Elle sentait que ses explications étaient plutôt floues mais, elle ressentait le besoin d'apporter un semblant de réponse aux pensées de cette jeune femme. C'était idiot, Ely n'avait aucun moyen d'apporter quoi que ce soit. Elle souhaiter continuer ce qu'elle avait commencé, mais se ravisa presque immédiatement. C'était idiot. Idiot, d'essayer de comprendre ce genre de réflexion, l'estime de soi était quelque chose qui dépendait de la personne, de sa personnalité, des rencontres qu'elle avait pu faire, et Ely ignorait absolument tout cela de Louise. Elle n'avait aucun droit de la juger, de la conseiller, sans avoir au moins d'une idée de ce que cette licorne vivait. Son rôle de préfète ne lui donnait pas non plus le droit de s'infiltrer dans la vie des autres, et l'attitude de Louise semblait lui annoncer que la jeune femme n'avait nulle envie qu'on s'invite ainsi dans sa vie, surtout à la nuit noire, dans un endroit où elle se croyait seule.

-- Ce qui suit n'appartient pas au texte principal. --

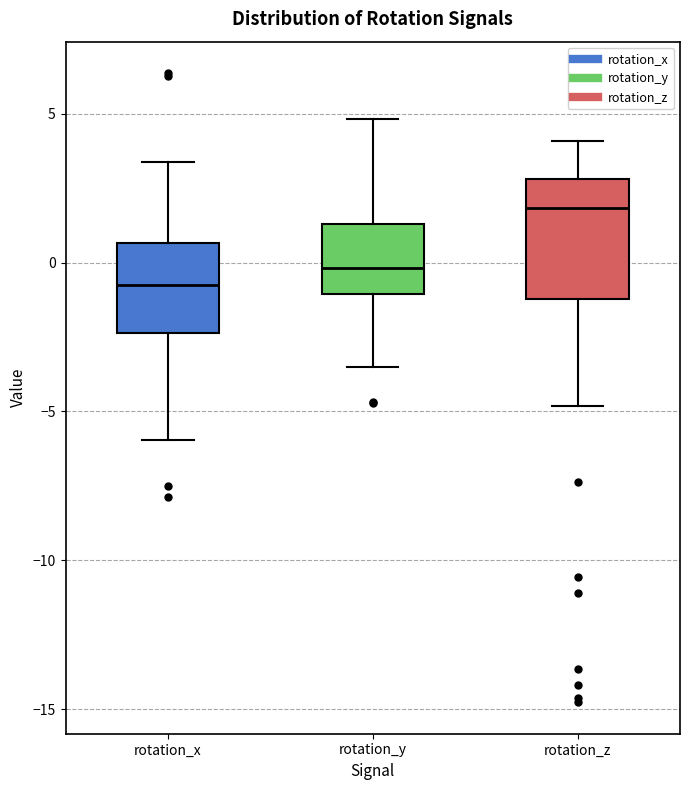

Where does the upper whisker of the box for rotation_x end on the y-axis? The values are not printed on the chart, so give them approximately, as read against the axis.

3.5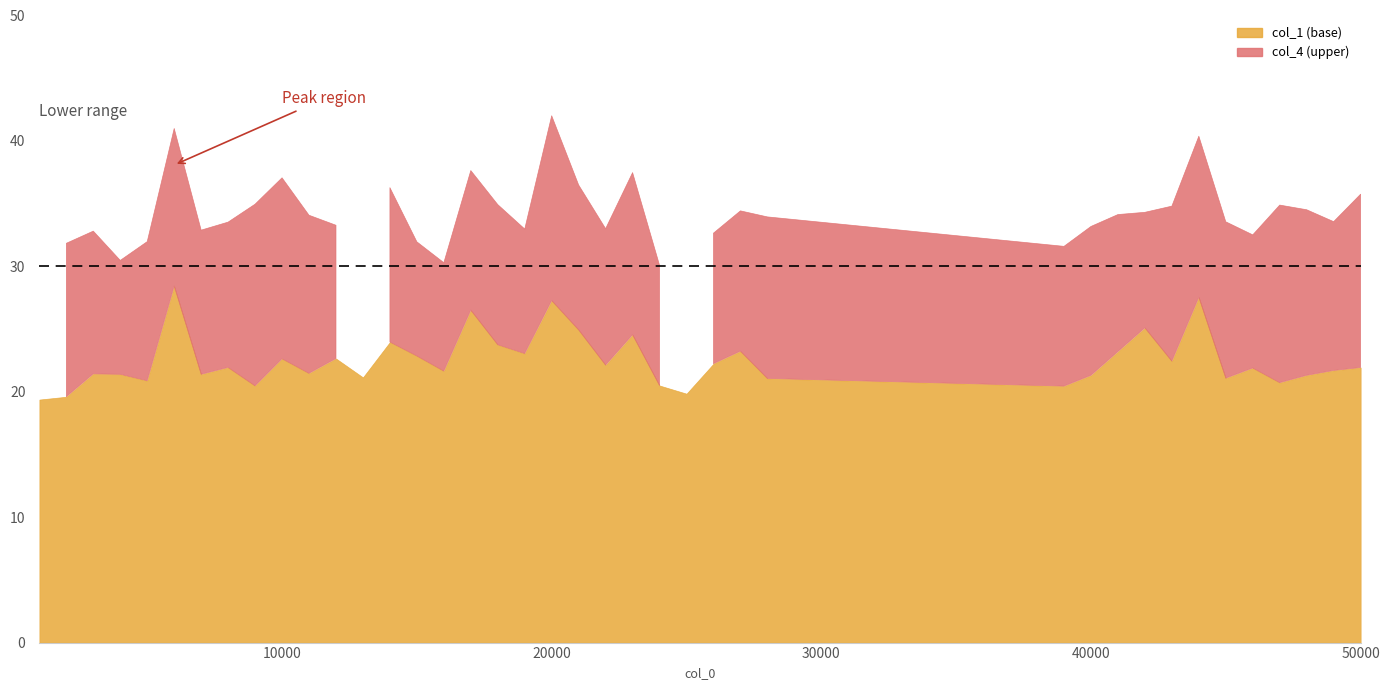

True or false: col_3 has a value of 40.7 at 27.

False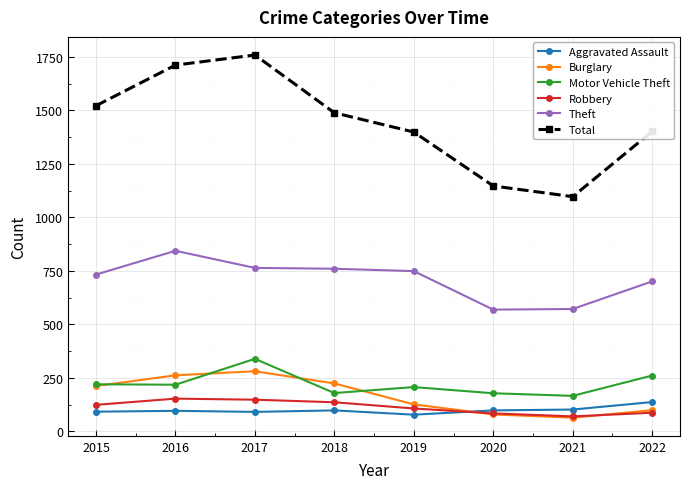

What is the smallest value displayed?

64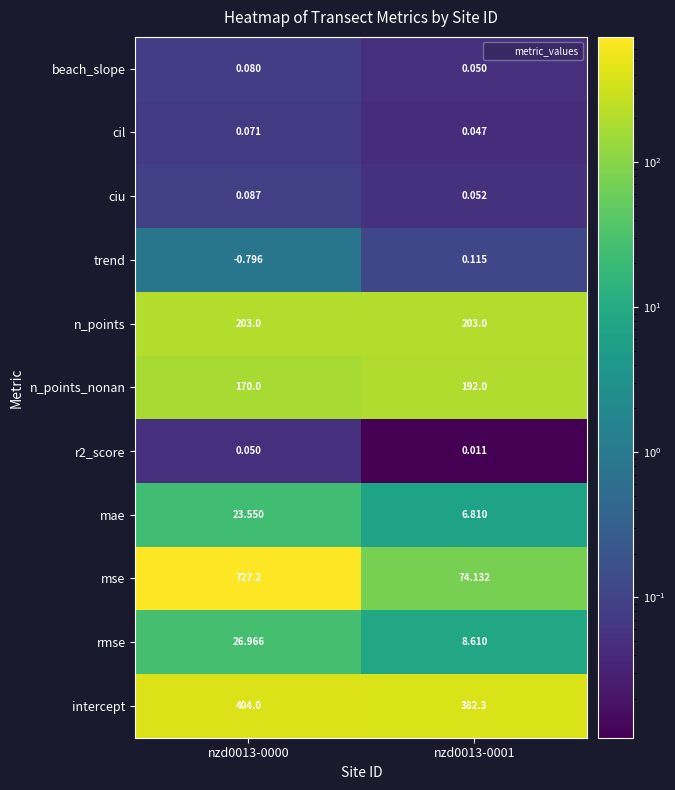

Which series has the largest range (max minus min)?

mse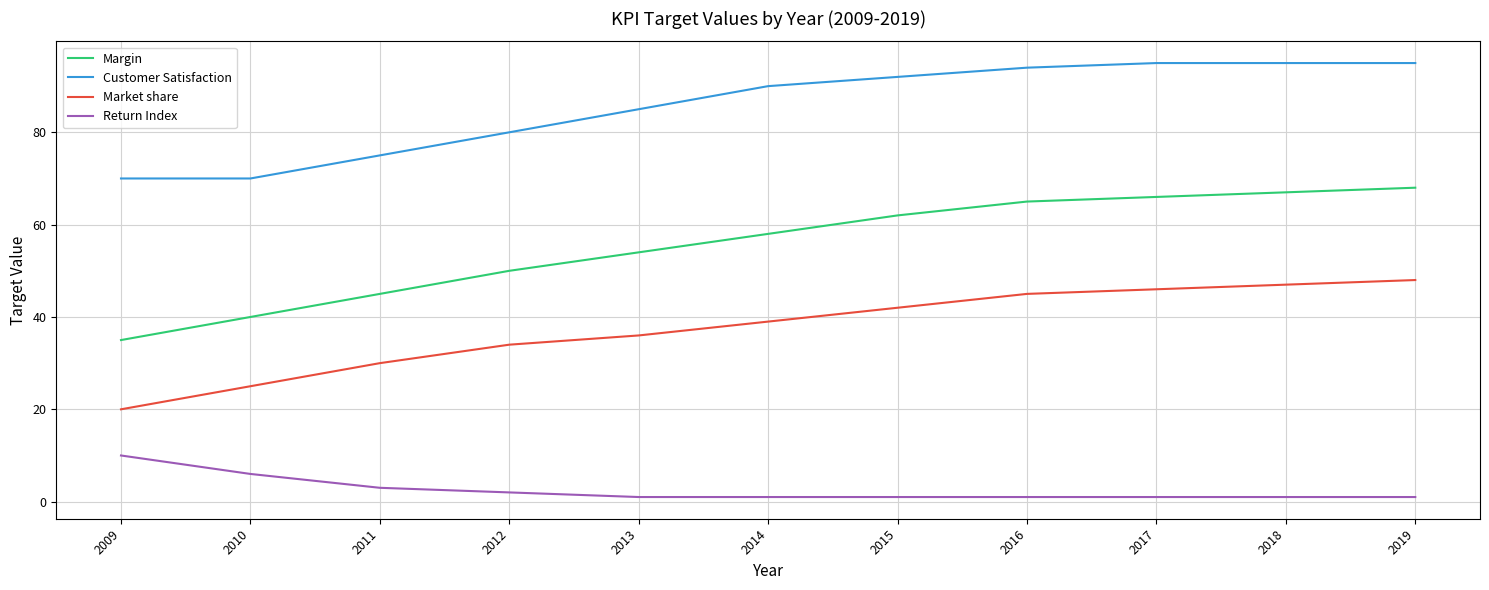

List the series in order of their overall mean, lowest first.

Return Index, Market share, Margin, Customer Satisfaction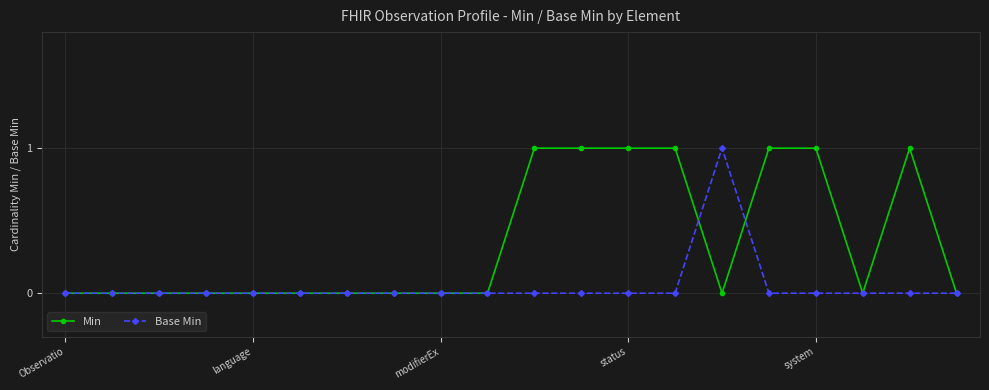

True or false: Base Min has more than 0 points higher than both neighbors.

True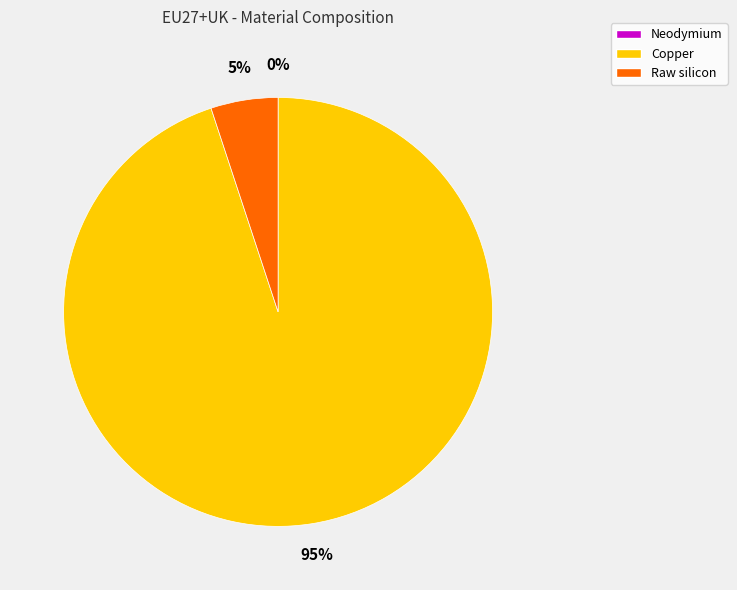

Do Copper and Raw silicon together represent more than half of the pie?

Yes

Le temps avait passé et Ely venait à peine de se rendre compte que Louise lui tendait un objet étrange qui ne lui était pas inconnu. « Tu en veux une ? » Elle prit ce "une" des mains de la jeune femme et commença à l'observer. Elle ne se souvenait plus exactement de ce que c'était. Quelque chose de moldu, il lui semblait. Elle avait vu quelques personnes avec lors d'une sortie avec ses parents. Ils étaient rentrées tous les quatre dans un café moldu, c'était au temps où la sœur d'Ely était toujours en vie, après une longue balade de vacances. Un sorcier dont la femme était moldue nous accompagnait et avait sorti ce drôle d'objet, l'avait porté à sa bouche et, inspirant, avait fait ressortir de sa bouche et de ses narines, un voile très léger de fumée presque transparente par moments. Elle n'avait jamais essayé, n'avait jamais même su ce que cela faisait ressentir à celui qui "inspirait". Elle ne se souvenait pas exactement du nom qu'il avait employé. Citamagrette ? Elle était persuadée que le mot commençait par Ci-, et finissait par -ette, mais l'intérieur lui semblait bien vague. Bien qu'elle savait qu'une erreur de sa part à propos de cet objet procurerait peut-être bien une moquerie de la petite blonde, Ely essaya de prononcer le nom de ce qu'elle avait entre les mains.


« C'est une ciralette ? »

La première et la dernière syllabes pouvaient être très audibles cependant, elle avait fait en sorte de ne pas trop articuler concernant le reste. Elle posa ses mains sur ses poches avant de s'apercevoir qu'elle n'avait pas sa baguette pour l'allumer. Il ne valait mieux pas s'essayer à déclencher un feu, leur environnement n'était peut-être pas l'idéal.